On 16.05.19 16:27, Anton Nefedov wrote:
> ..apparently v13 ended up in a weird base64 that would not easily git-am.
> Resending.
> 
> ----
> 
> hi,
> 
> this used to be a large 10-patches series, but now thanks to Kevin's
> BDRV_REQ_NO_FALLBACK series
> (http://lists.nongnu.org/archive/html/qemu-devel/2019-03/msg06389.html)
> the core block layer functionality is already in place: the existing flag
> can be reused.
> 
> A few accompanying patches were also dropped from the series as those can
> be processed separately.
> 
> So,
> 
> new in v13:
>    - patch 1 (was patch 9) rebased to use s->data_file pointer
>    - comments fixed/added
>    - other patches dropped ;)
> 
> v12: http://lists.nongnu.org/archive/html/qemu-devel/2019-01/msg02761.html
> v11: http://lists.nongnu.org/archive/html/qemu-devel/2018-12/msg04342.html
> v10: http://lists.nongnu.org/archive/html/qemu-devel/2018-12/msg00121.html
> 
> ----
> 
> This pull request is to start to improve a few performance points of
> qcow2 format:
> 
>   1. non cluster-aligned write requests (to unallocated clusters) explicitly
>      pad data with zeroes if there is no backing data.
>      Resulting increase in ops number and potential cluster fragmentation
>      (on the host file) is already solved by:
>        ee22a9d qcow2: Merge the writing of the COW regions with the guest data
>      However, in case of zero COW regions, that can be avoided at all
>      but the whole clusters are preallocated and zeroed in a single
>      efficient write_zeroes() operation
> 
>   2. moreover, efficient write_zeroes() operation can be used to preallocate
>      space megabytes (*configurable number) ahead which gives noticeable
>      improvement on some storage types (e.g. distributed storage)
>      where the space allocation operation might be expensive)
>      (Not included in this patchset since v6).
> 
>   3. this will also allow to enable simultaneous writes to the same 
> unallocated
>      cluster after the space has been allocated & zeroed but before
>      the first data is written and the cluster is linked to L2.
>      (Not included in this patchset).
> 
> Efficient write_zeroes usually implies that the blocks are not actually
> written to but only reserved and marked as zeroed by the storage.
> Existing bdrv_write_zeroes() falls back to writing zero buffers if
> write_zeroes is not supported by the driver, so BDRV_REQ_NO_FALLBACK is used.
> 
> simple perf test:
> 
>   qemu-img create -f qcow2 test.img 4G && \
>   qemu-img bench -c $((1024*1024)) -f qcow2 -n -s 4k -t none -w test.img
> 
> test results (seconds):
> 
>     +-----------+-------+------+-------+------+------+
>     |   file    |    before    |     after    | gain |
>     +-----------+-------+------+-------+------+------+
>     |    ssd    |      61.153  |      36.313  |  41% |
>     |    hdd    |     112.676  |     122.056  |  -8% |
>     +-----------+--------------+--------------+------+

I’ve done a few more tests, and I’ve seen more slowdown on an HDD.
(Like 30 % when doing 64 kB requests that are not aligned to clusters.)
 On the other hand, the SSD gain is generally in the same ballpark (38 %
when issuing the same kind of requests.)

On the basis that:

(1) I believe that SSD performance is more important than HDD performance,

(2) I can’t think of a simple way to automatically decide whether the
new or the old codepath is more efficient[1], and

(3) users probably would not use a switch if we introduced one.

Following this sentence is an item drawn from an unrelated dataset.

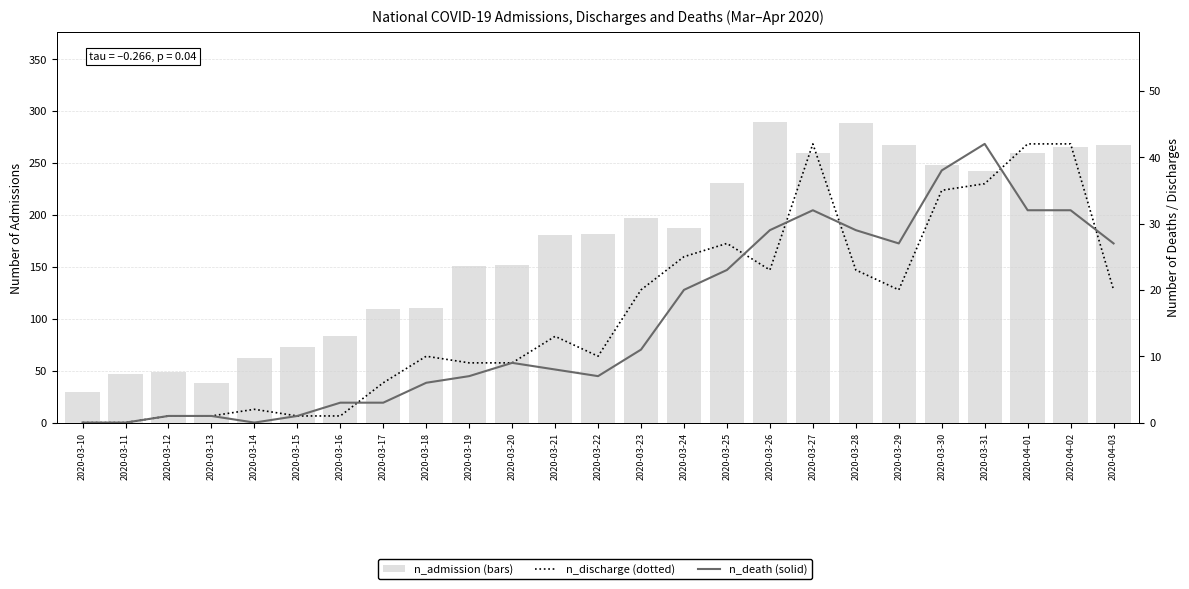

True or false: n_discharge has a value of 3 at 2020-03-14.

False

I have applied this patch to my block branch:

https://git.xanclic.moe/XanClic/qemu/commits/branch/block

Thanks!


[1] Hm.  We can probably investigate whether the file is stored on a
rotational medium or not.  Is there a fundamental reason why this patch
seems to degrade performance on an HDD but improves it on an SSD?  If
so, we can probably make a choice based on that.